■ **Brief**
Look below for the line containing "thumb mcp: (1092, 904)". Reproduce it and every line after it exactly, and nothing more.

===== Input records =====

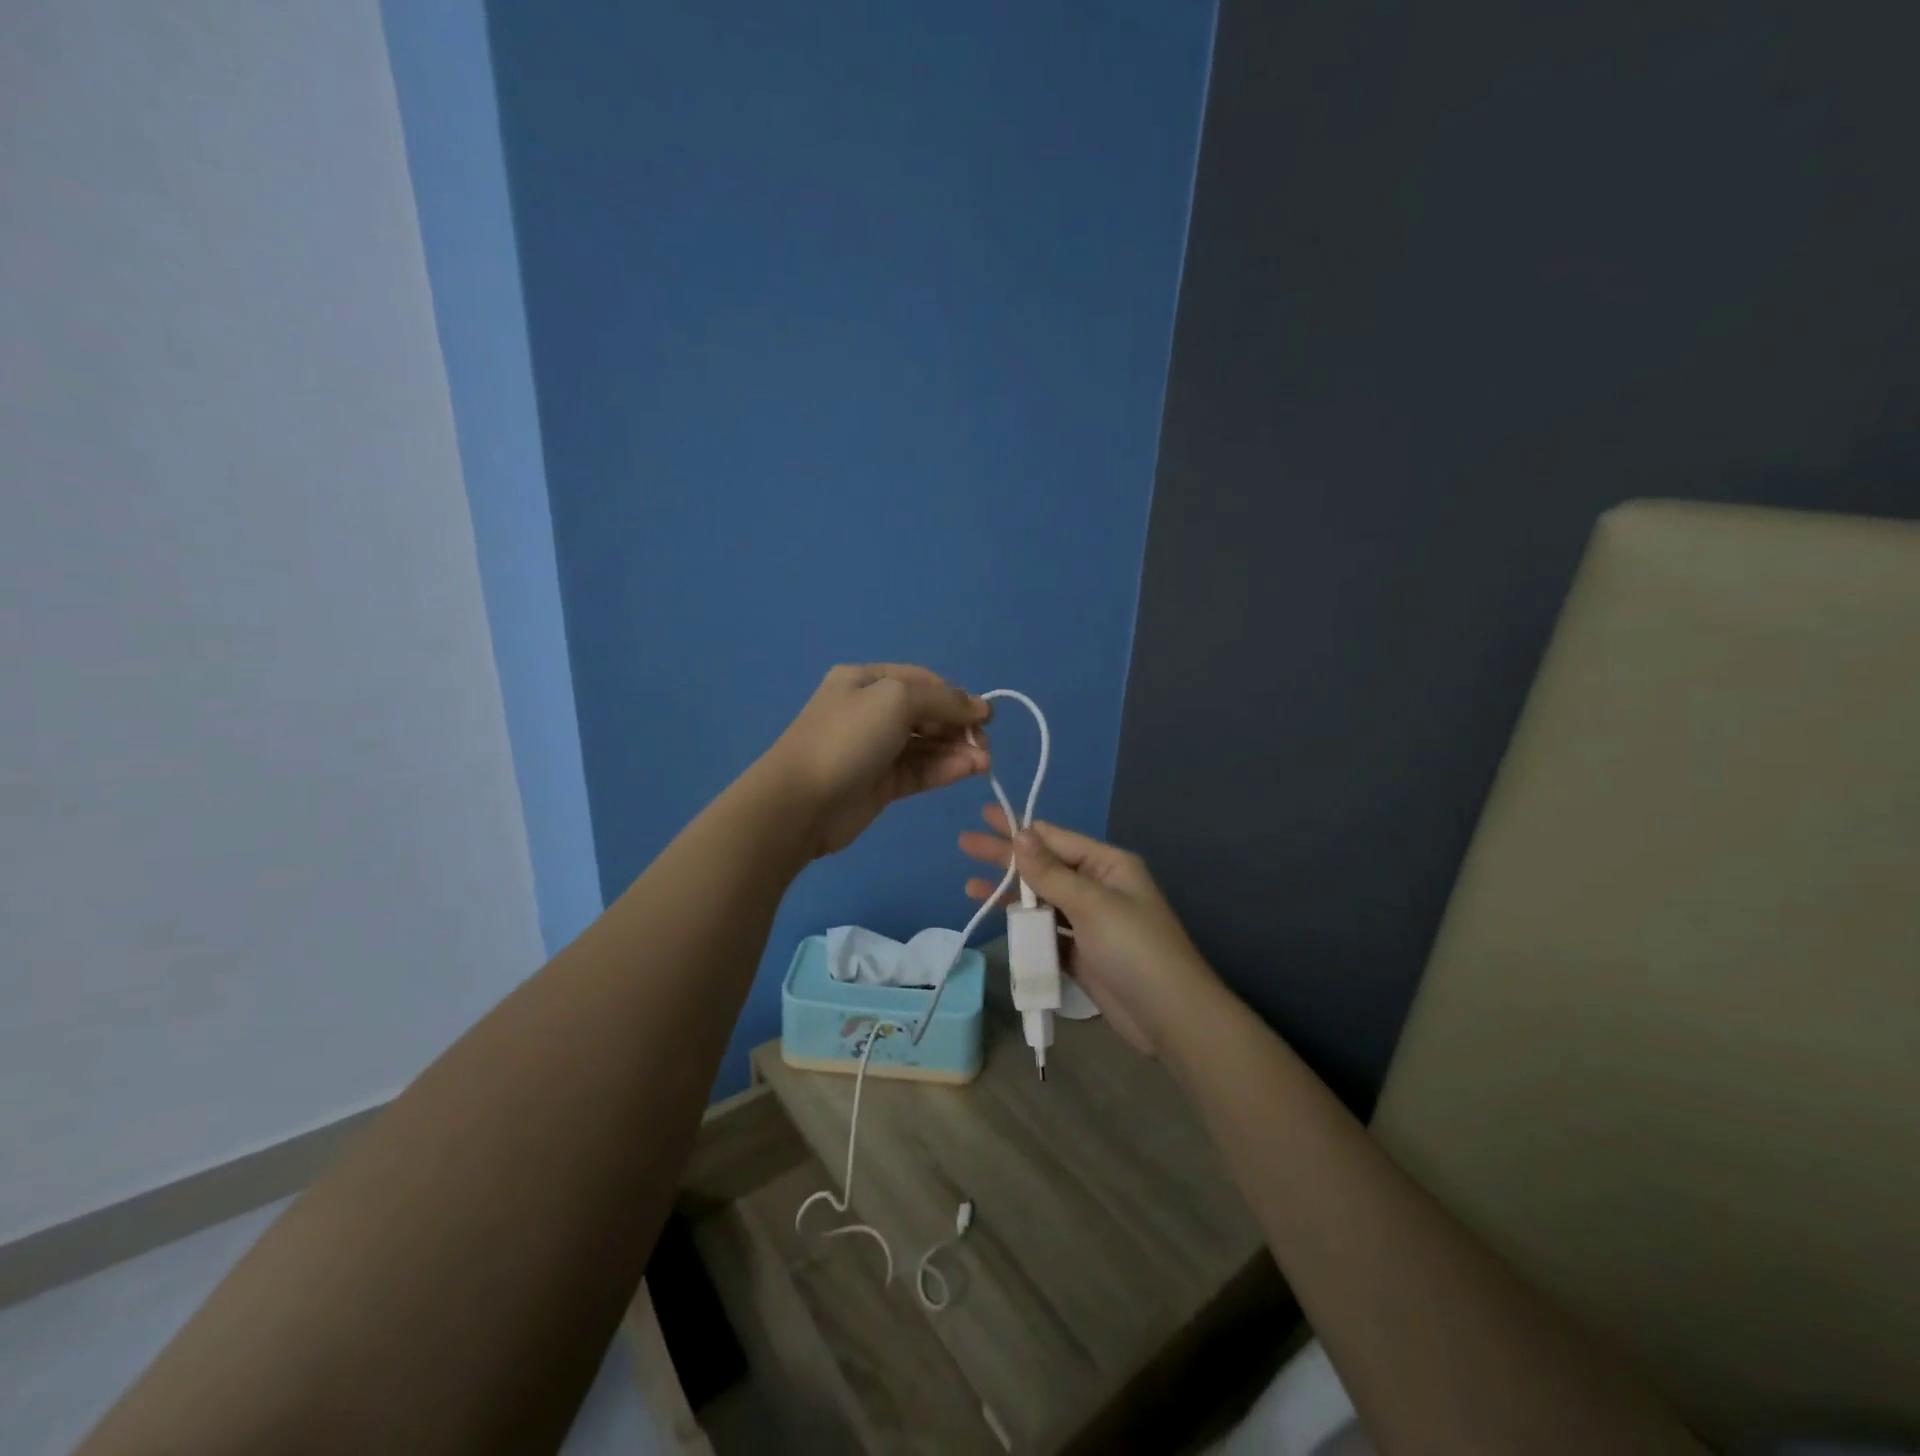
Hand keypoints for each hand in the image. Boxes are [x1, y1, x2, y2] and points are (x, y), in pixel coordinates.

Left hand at [766, 664, 990, 857]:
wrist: (800, 802)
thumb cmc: (847, 738)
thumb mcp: (896, 699)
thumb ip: (943, 700)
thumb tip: (980, 707)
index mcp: (866, 681)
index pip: (922, 681)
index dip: (956, 695)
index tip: (985, 715)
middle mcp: (871, 711)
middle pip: (927, 713)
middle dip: (959, 725)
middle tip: (985, 742)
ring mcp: (876, 749)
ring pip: (927, 745)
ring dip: (958, 750)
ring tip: (984, 761)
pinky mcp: (882, 784)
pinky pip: (921, 771)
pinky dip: (946, 769)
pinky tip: (971, 770)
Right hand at [959, 806, 1216, 1057]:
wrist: (1170, 1017)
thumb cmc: (1134, 949)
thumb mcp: (1092, 904)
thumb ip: (1051, 872)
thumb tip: (1021, 834)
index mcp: (1108, 865)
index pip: (1055, 838)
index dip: (1018, 828)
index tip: (984, 817)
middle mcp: (1098, 887)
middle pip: (1044, 866)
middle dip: (1005, 857)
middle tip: (965, 844)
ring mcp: (1089, 923)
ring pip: (1041, 900)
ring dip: (1009, 893)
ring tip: (970, 886)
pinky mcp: (1081, 954)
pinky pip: (1045, 931)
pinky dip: (1022, 925)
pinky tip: (997, 921)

=====

■ **Solution**
thumb mcp: (1092, 904)
thumb ip: (1051, 872)
thumb tip: (1021, 834)
index mcp: (1108, 865)
index pip: (1055, 838)
index dip: (1018, 828)
index tip: (984, 817)
middle mcp: (1098, 887)
middle pip: (1044, 866)
middle dip: (1005, 857)
middle tip: (965, 844)
ring mcp: (1089, 923)
ring pip: (1041, 900)
ring dip: (1009, 893)
ring tip: (970, 886)
pinky mcp: (1081, 954)
pinky pip: (1045, 931)
pinky dip: (1022, 925)
pinky tip: (997, 921)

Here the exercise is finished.